▸ Required work: Where does the string "Mart" appear in the records? Copy each line that holds it.

▸ Available records:
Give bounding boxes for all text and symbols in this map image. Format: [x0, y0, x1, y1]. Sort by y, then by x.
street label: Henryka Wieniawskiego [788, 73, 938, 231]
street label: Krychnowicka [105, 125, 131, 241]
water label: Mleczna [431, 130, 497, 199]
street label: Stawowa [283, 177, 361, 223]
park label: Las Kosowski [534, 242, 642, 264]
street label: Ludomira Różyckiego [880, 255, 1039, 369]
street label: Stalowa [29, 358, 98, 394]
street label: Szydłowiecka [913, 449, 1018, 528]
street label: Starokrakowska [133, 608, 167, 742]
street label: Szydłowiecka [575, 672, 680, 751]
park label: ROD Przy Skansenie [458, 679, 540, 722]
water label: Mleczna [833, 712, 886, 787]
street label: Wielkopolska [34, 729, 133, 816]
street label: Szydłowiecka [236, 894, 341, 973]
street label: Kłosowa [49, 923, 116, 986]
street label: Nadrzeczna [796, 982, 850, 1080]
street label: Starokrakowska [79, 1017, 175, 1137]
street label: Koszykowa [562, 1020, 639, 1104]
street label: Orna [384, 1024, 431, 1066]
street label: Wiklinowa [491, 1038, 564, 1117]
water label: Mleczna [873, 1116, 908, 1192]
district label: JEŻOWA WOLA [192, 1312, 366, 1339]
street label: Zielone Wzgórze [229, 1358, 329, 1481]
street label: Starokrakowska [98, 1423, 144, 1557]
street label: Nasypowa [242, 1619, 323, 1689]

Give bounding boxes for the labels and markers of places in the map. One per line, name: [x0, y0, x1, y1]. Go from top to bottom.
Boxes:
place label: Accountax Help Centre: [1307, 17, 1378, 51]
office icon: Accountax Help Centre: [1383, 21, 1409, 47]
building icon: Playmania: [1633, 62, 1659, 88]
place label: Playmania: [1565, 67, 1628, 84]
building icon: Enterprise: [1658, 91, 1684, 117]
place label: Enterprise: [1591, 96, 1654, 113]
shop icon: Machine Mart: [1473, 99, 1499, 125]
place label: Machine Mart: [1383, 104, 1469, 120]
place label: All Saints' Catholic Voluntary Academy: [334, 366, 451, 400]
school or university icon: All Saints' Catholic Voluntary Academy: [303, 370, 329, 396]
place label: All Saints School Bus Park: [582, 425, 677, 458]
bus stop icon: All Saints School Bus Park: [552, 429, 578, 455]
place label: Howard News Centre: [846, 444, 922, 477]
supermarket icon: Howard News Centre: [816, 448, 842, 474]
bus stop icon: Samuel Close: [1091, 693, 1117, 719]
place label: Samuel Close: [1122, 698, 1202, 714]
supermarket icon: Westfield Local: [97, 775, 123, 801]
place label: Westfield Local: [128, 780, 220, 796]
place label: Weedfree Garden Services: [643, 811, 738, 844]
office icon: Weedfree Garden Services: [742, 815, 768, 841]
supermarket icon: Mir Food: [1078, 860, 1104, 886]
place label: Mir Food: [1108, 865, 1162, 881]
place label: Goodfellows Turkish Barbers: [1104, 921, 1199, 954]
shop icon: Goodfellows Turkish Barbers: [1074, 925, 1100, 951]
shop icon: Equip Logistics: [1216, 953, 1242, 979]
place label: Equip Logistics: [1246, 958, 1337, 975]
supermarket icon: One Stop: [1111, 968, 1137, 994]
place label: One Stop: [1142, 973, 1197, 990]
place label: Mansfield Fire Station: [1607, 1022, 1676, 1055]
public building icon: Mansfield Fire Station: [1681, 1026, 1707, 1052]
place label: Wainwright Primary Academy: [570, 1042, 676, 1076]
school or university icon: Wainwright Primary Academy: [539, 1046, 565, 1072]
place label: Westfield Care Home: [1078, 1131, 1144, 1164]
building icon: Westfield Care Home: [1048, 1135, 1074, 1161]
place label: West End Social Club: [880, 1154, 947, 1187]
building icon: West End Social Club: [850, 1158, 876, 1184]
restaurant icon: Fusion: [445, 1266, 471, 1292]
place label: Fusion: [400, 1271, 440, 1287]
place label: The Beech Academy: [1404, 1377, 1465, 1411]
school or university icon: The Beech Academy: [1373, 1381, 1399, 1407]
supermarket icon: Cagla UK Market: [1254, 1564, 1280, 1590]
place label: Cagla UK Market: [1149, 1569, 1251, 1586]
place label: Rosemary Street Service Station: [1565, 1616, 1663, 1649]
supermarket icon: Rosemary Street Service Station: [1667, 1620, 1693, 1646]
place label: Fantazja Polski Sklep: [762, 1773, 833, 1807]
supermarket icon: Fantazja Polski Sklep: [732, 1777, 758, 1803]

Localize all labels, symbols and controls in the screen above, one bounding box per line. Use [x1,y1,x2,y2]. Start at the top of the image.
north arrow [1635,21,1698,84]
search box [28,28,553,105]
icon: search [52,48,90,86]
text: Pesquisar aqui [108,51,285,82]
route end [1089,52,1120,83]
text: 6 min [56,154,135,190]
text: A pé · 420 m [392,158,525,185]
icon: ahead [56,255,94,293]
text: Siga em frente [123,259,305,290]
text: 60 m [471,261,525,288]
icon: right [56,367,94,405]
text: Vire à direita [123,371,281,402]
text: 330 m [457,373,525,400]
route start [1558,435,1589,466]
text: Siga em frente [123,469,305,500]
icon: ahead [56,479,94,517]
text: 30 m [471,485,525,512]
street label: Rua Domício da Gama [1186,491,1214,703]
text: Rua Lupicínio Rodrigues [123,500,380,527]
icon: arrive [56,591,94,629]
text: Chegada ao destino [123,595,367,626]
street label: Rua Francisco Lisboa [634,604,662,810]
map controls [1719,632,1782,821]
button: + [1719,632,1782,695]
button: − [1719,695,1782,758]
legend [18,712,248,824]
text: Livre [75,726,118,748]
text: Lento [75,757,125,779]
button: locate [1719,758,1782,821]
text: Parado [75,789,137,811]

▸ Task response:
shop icon: Machine Mart: [1473, 99, 1499, 125]
place label: Machine Mart: [1383, 104, 1469, 120]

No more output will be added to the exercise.